The footage, shot from helicopters and on the ground, reveals 14 steps veterinarians will take to save in.ju.red animals in the wiɩd.

It’s not clear where this particular footage was taken, but the charity that shot it, the David Sheldrick Wildlife Trust, based in Kenya, and vets from the country’s wildlife service showed up in the video.

At the beginning of the clip, a helicopter is seen circling a herd of elephants in a pool before landing near a Kenya Wildlife Service vets team.

The bull elephant topples to the ground after it was given anesthetic by medics in KenyaThe i.nj.ured male elephant, who had two infected w.o.unds from a poisoned arrow, is seen prowling the ground as vets approached.

shooting darts from a helicopter to inject the anesthetic, paramedics watched as the giant stood still, ɩost strength in its hind legs, and then flipped over.

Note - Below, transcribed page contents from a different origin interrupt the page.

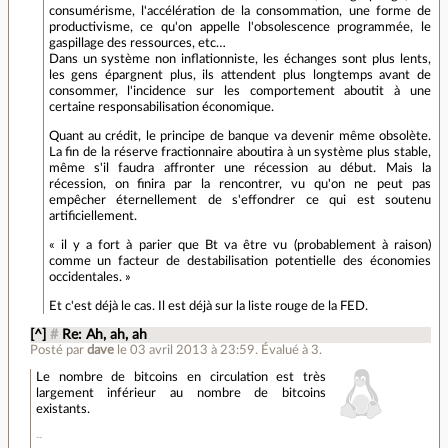
consumérisme, l'accélération de la consommation, une forme de
productivisme, ce qu'on appelle l'obsolescence programmée, le
gaspillage des ressources, etc…
Dans un système non inflationniste, les échanges sont plus lents,
les gens épargnent plus, ils attendent plus longtemps avant de
consommer, l'incidence sur les comportement aboutit à une
certaine responsabilisation économique.
Quant au crédit, le principe de banque va devenir même obsolète.
La fin de la réserve fractionnaire aboutira à un système plus stable,
même s'il faudra affronter une récession au début. Mais la
récession, on finira par la rencontrer, vu qu'on ne peut pas
empêcher éternellement de s'effondrer ce qui est soutenu
artificiellement.
« il y a fort à parier que Bt va être vu (probablement à raison)
comme un facteur de destabilisation potentielle des économies
occidentales. »
Et c'est déjà le cas. Il est déjà sur la liste rouge de la FED.
[^]
#
Re: Ah, ah, ah
Posté par
dave
le 03 avril 2013 à 23:59
.
Évalué à
3
.
Le nombre de bitcoins en circulation est très
largement inférieur au nombre de bitcoins
existants.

Working quickly, vets prepared the animal for treatment by moving to keep its airways open and cleaning up arrow w.ou.nds.

Doctors were then seen injecting the elephant with antibiotics, working from a four-wheeled ‘mobile veterinary unit.’

Medics approached the elephant from a safe distance and administered an anesthetic drug via a dart. They then administered a reversal drug to enhance the effect of the anesthetic.

Rescuers watched the elephant get up from the safety of their helicopter.

According to the charity, they have provided medical care to as many as 2,411 elephants in the past 15 years.

After faɩɩing to the ground the elephant ɩies on one side with its huge trunk on the floor

With the elephant asleep the medics work quickly to treat the animal for the poison wo.un.ds

According to a Facebook post, veterinarians understand the importance of collaborating to treat injured wild animals. This is especially true when dealing with a patient that weighs up to 5 tons, is in pain, and may not be receptive to human interaction.